• [ASSIGNED TASK]:
Render the data from the line containing "How many series are shown in this chart?" through the line containing "How many categories are shown in the chart?" as a JSON list of strings, one string per line, omitting blank lines and the pictures.

• [AVAILABLE RECORDS]:

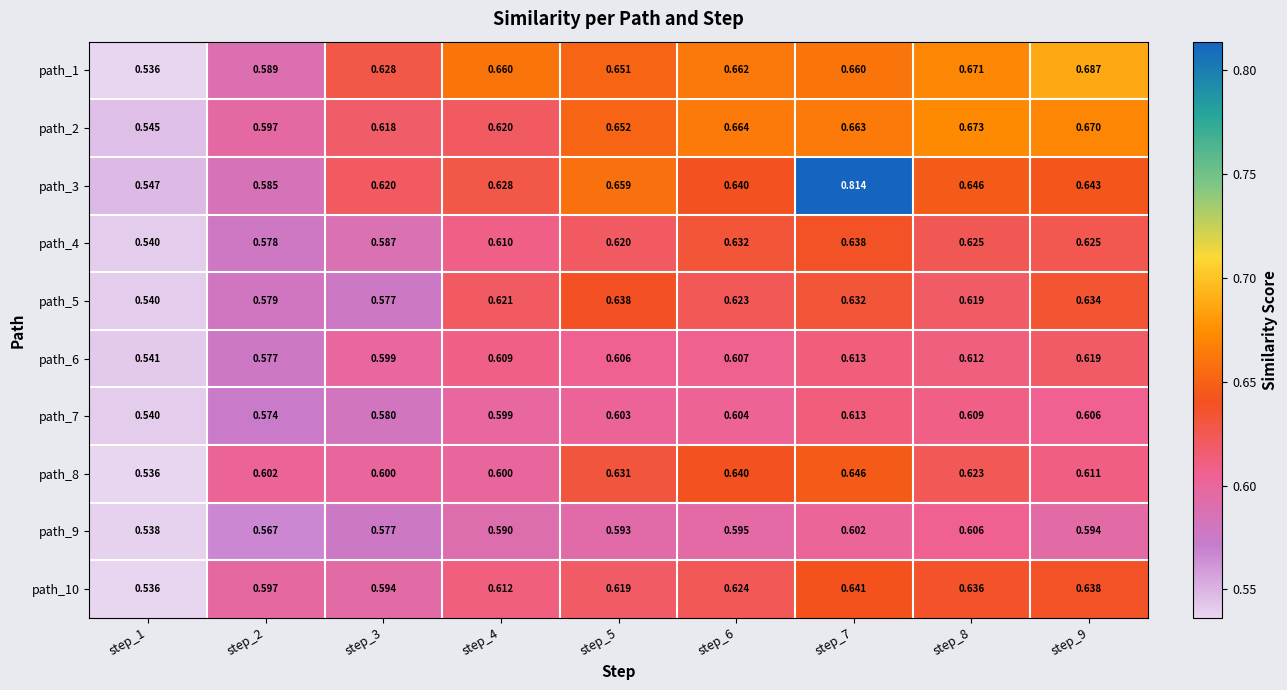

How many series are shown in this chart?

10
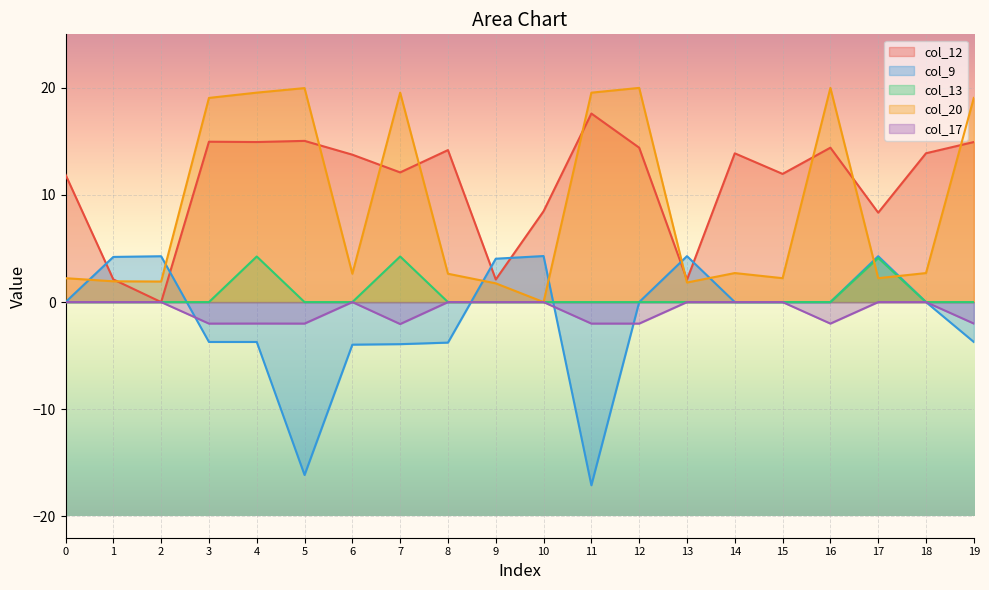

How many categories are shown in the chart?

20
---
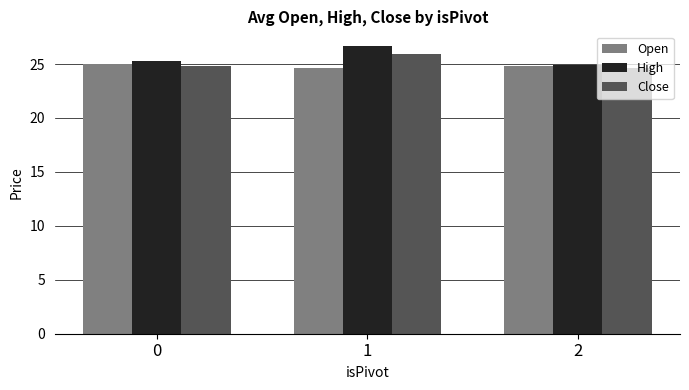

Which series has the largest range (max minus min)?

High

• [WRITTEN RESPONSE]:
[
  "How many series are shown in this chart?",
  "10",
  "How many categories are shown in the chart?"
]